I found parallels between modern political correctness and the way in which many seminaries discuss the writings of the authors of the New Testament.
Kimball gives example after example of cases in which political correctness is rewriting American history. Statues are being removed all over the United States in what he calls “the monument controversy.”
Why remove monuments from the past? “It is an attack,” Kimball says, “on the past for failing to live up to our contemporary notions of virtue” (p. 2).
Who is more enlightened, modern political correctness warriors at our leading colleges and universities, or the Apostle Paul?
I’d say the Apostle Paul. Wouldn’t you?
Yet many seminaries today say that the Apostle Paul was a misogynist. We of the modern enlightened times know, for example, that women should be elders in local churches just as men should. Paul was wrong to limit eldership to men.

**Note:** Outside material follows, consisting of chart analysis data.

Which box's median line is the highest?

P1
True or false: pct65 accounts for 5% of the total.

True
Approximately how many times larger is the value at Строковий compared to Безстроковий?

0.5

Likewise, Paul was wrong when he said that women should keep silent in the churches. He just wasn’t enlightened. His ideas were fine for the first century. They were even cutting edge in many ways. But history has shown that Paul needs updating.
And what about Paul’s writings concerning homosexuality? He certainly evidences a very unenlightened view on the subject. Many modern theologians are correcting Paul on that subject too.

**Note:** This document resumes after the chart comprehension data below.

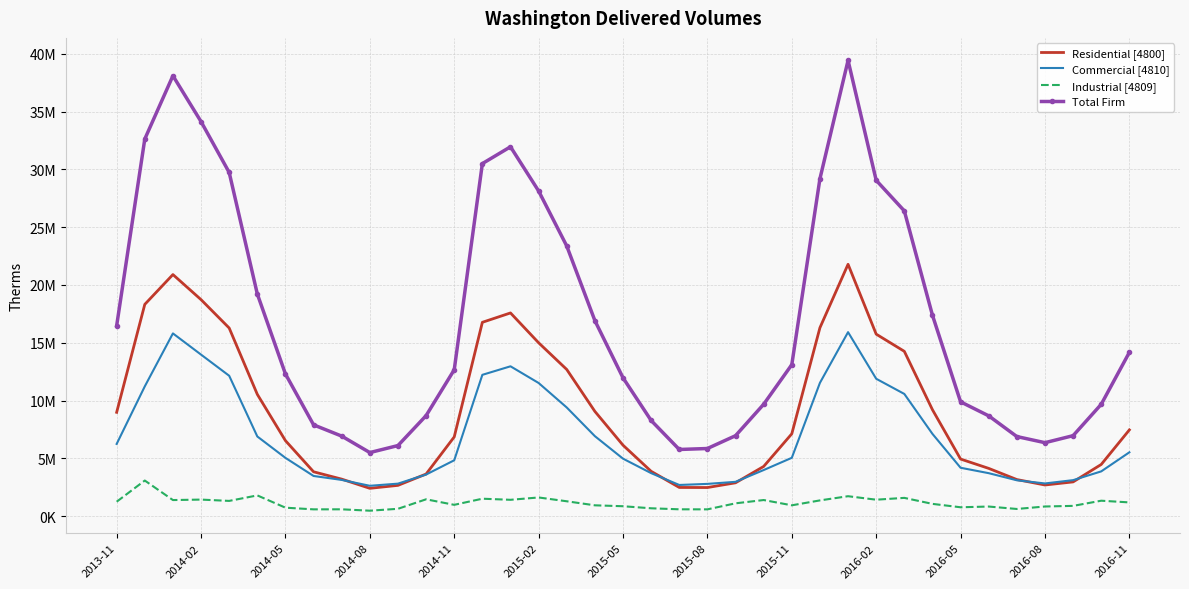

Where is the first local minimum for Industrial [4809]?

2014-05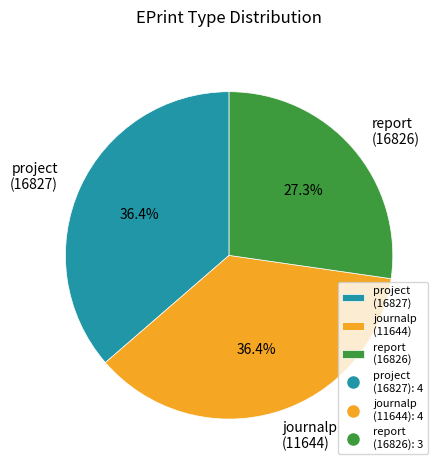

Which category has the smallest portion of the pie?

report (16826)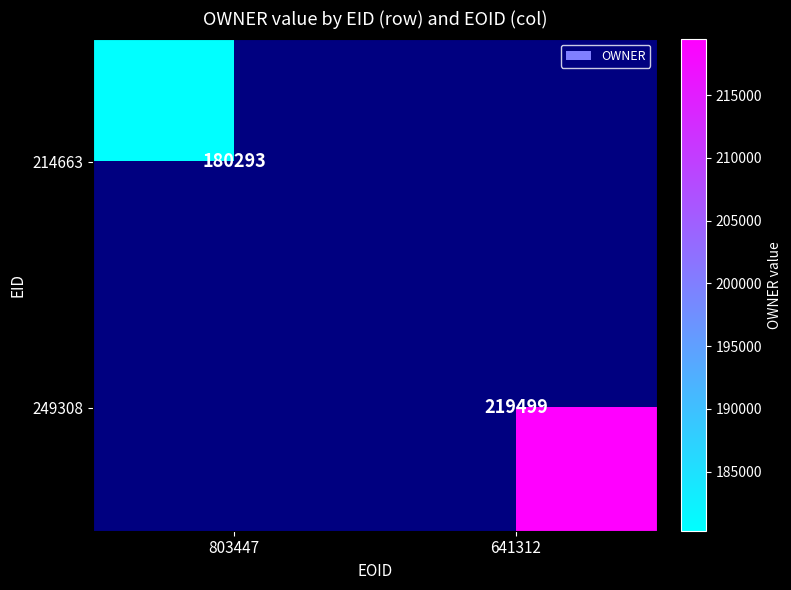

Which category has the lowest value across all series?

803447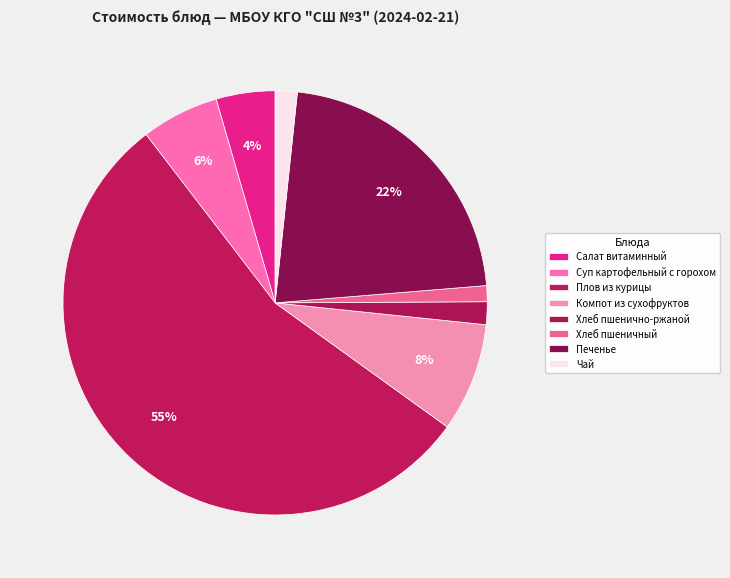

What percentage is the Суп картофельный с горохом slice, to the nearest percent?

6%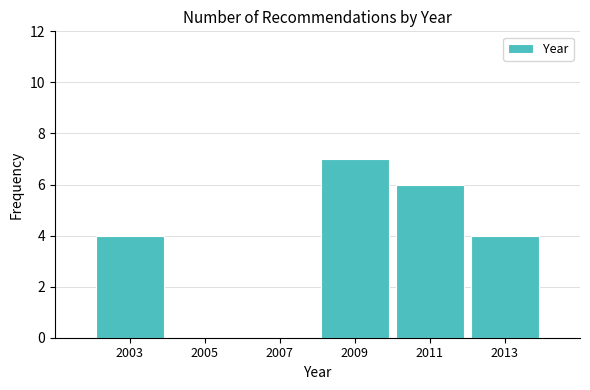

Over which range of the x-axis is the bar tallest?

2008 to 2010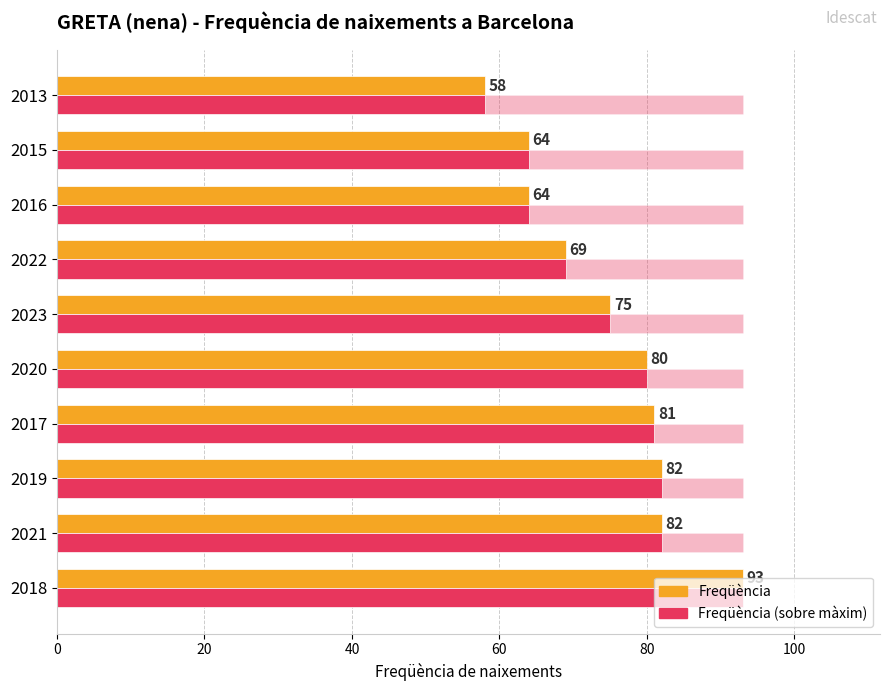

How many bars are there in each group?

2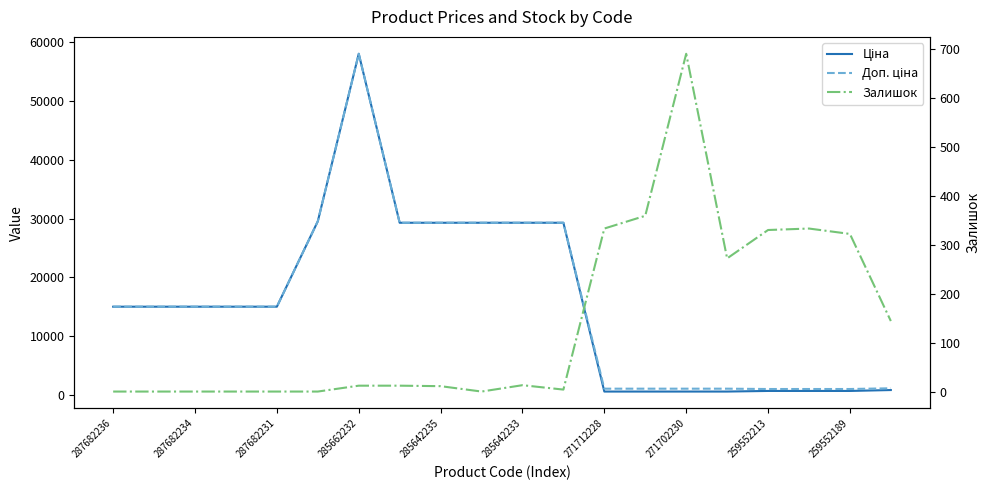

What is the label of the 1st point from the right?

19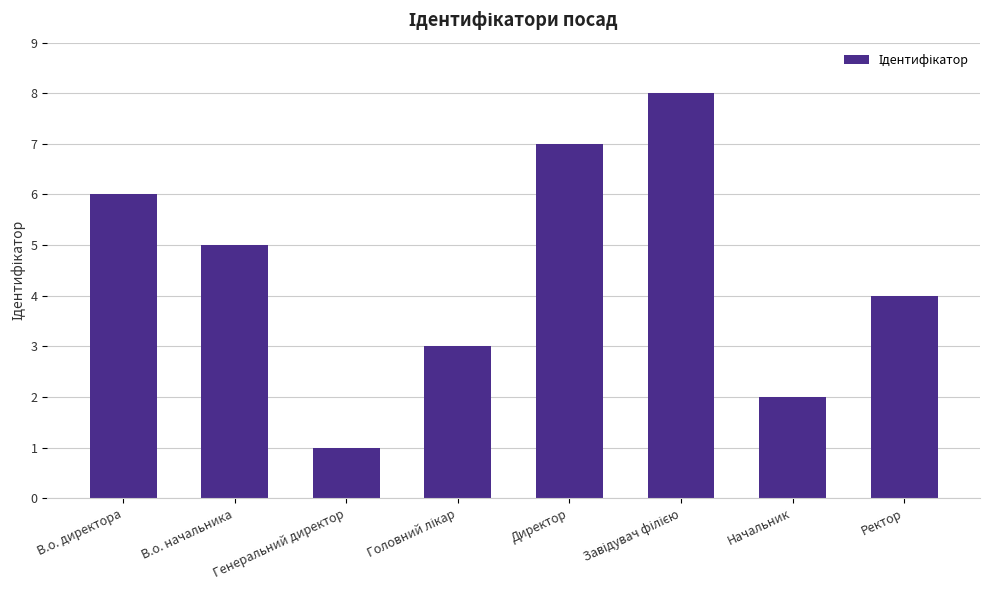

What is the sum of all values?

36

I find the same sort of thinking pervades New Testament studies on the four Gospels. Even at historically conservative seminaries, it is now widely taught that the Gospel writers used the antiquated practices of Thucydides when they reported on what Jesus said. At times, we are told, the Gospel writers changed the meaning of what He said. They also sometimes put words in His mouth. Sometimes they chronologically moved events. For example, many scholars today believe that Jesus only cleansed the temple once, at the end of His ministry. In their view John moved the cleansing of the temple to the very start of Jesus’ ministry.
How can conservative Bible scholars say such things? Because we live in such enlightened times! The Gospel writers wrote during a time when such inaccurate practices were considered acceptable. If this sort of historical reporting were done today, we’d say that the writing was filled with errors. But most conservative Bible scholars today don’t say that about the Gospel writers. Instead, they say that their writings are without error if evaluated as the work of a flawed ancient view of historiography.
Is it possible that the political correctness that has taken over our secular colleges and universities is also making inroads into our Christian colleges and seminaries?
Is it possible that Paul and the Gospel writers got it right and that many Bible scholars today are getting it wrong?
The answer is obvious if we believe that the Bible is the Word of God.